Transcribe all of the entries below exactly. Leave out the pictures.

━━━ Record extracts ━━━

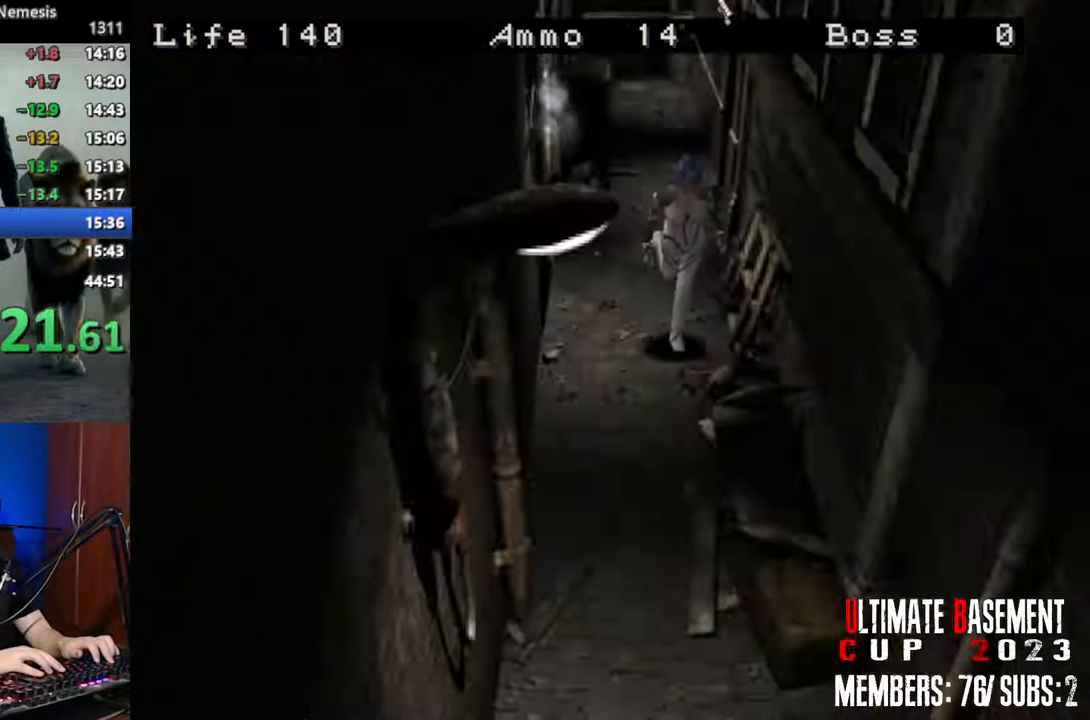
{"keys": ["semicolon", "shift", "w"], "events": [[433, "semicolon", "down"]]}
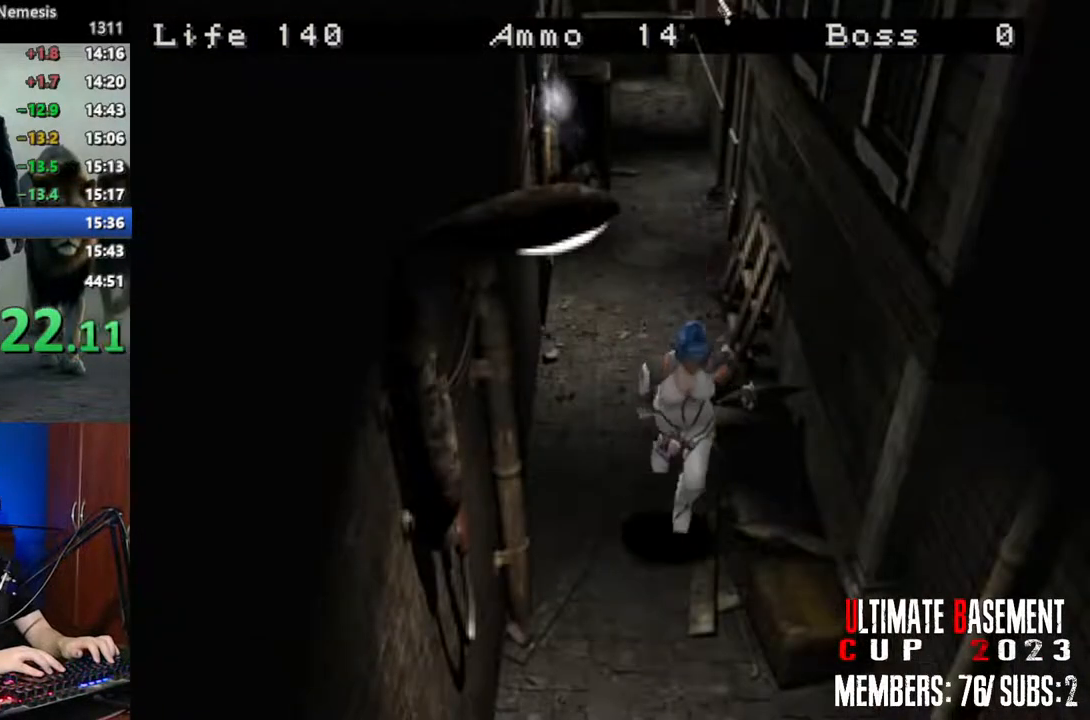
{"keys": ["semicolon", "shift", "w"], "events": []}
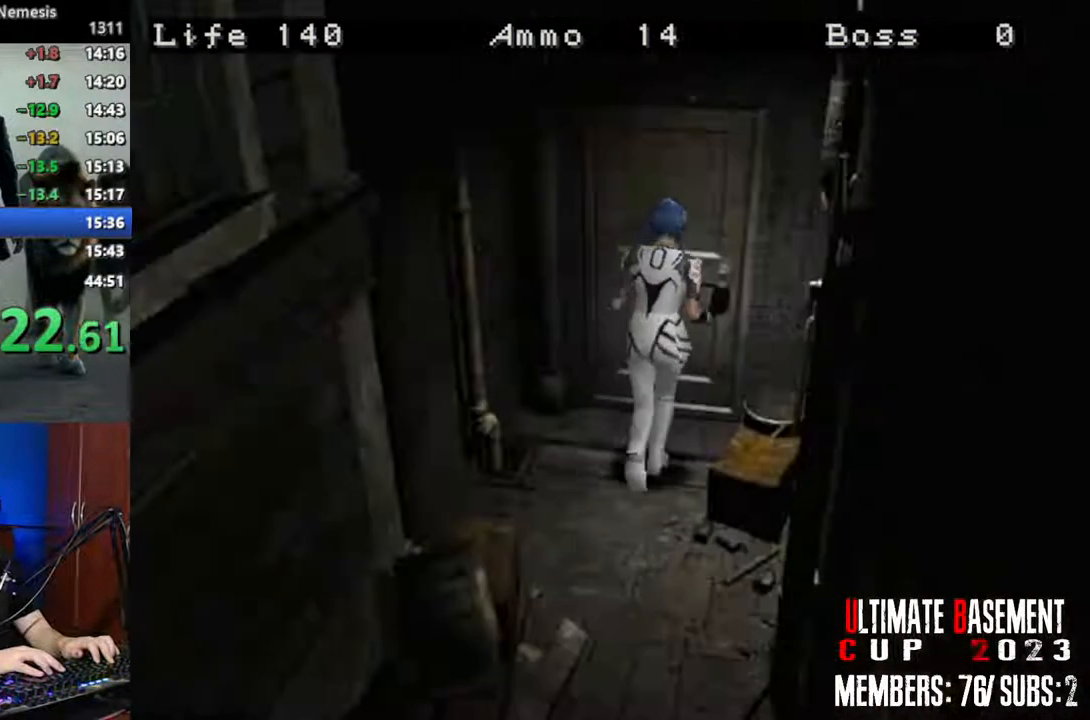
{"keys": ["shift", "w"], "events": [[183, "semicolon", "up"], [367, "space", "down"], [500, "space", "up"]]}
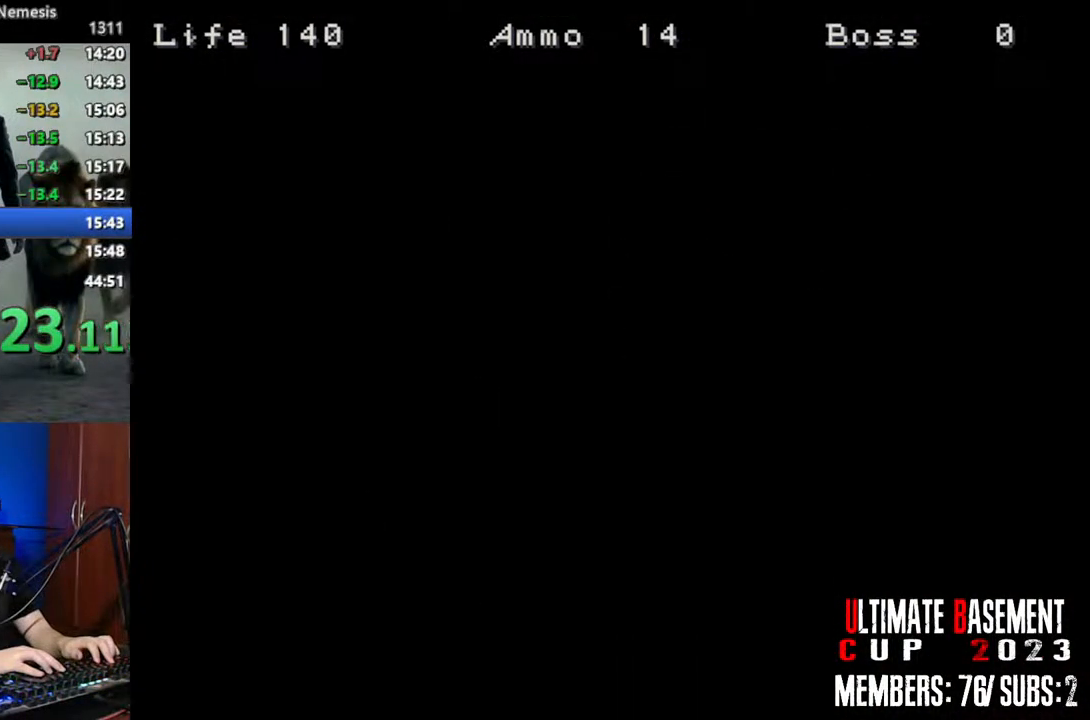
{"keys": ["shift", "w"], "events": []}
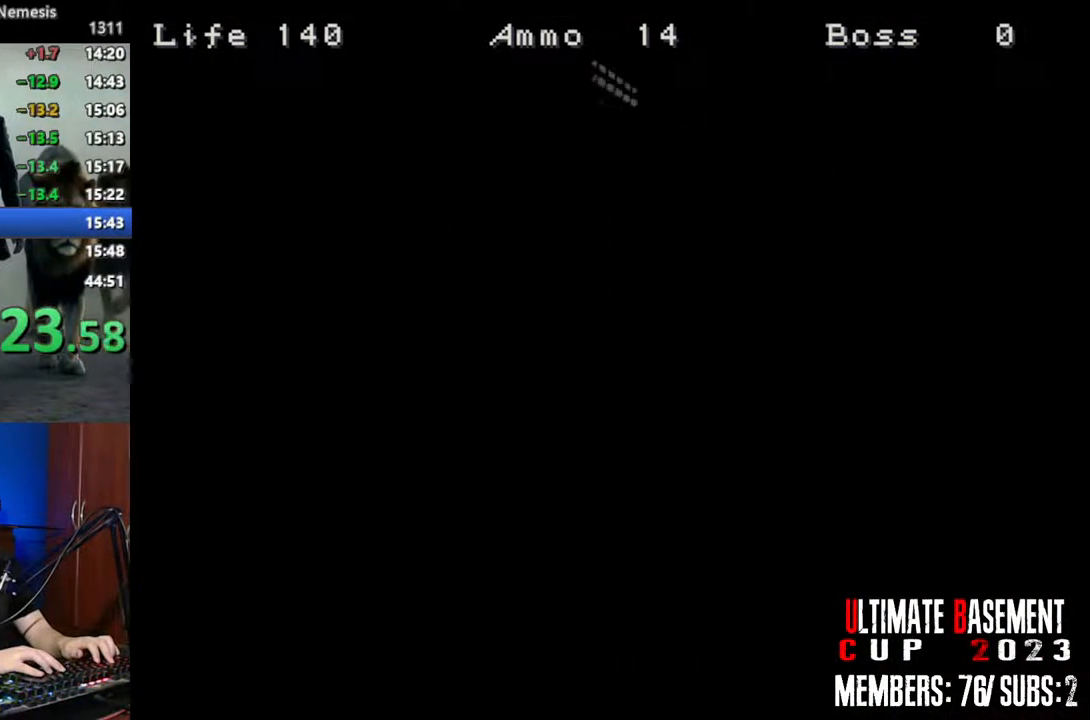
{"keys": ["shift", "w"], "events": []}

━━━

Problem solution:
{"keys": ["semicolon", "shift", "w"], "events": [[433, "semicolon", "down"]]}
{"keys": ["semicolon", "shift", "w"], "events": []}
{"keys": ["shift", "w"], "events": [[183, "semicolon", "up"], [367, "space", "down"], [500, "space", "up"]]}
{"keys": ["shift", "w"], "events": []}
{"keys": ["shift", "w"], "events": []}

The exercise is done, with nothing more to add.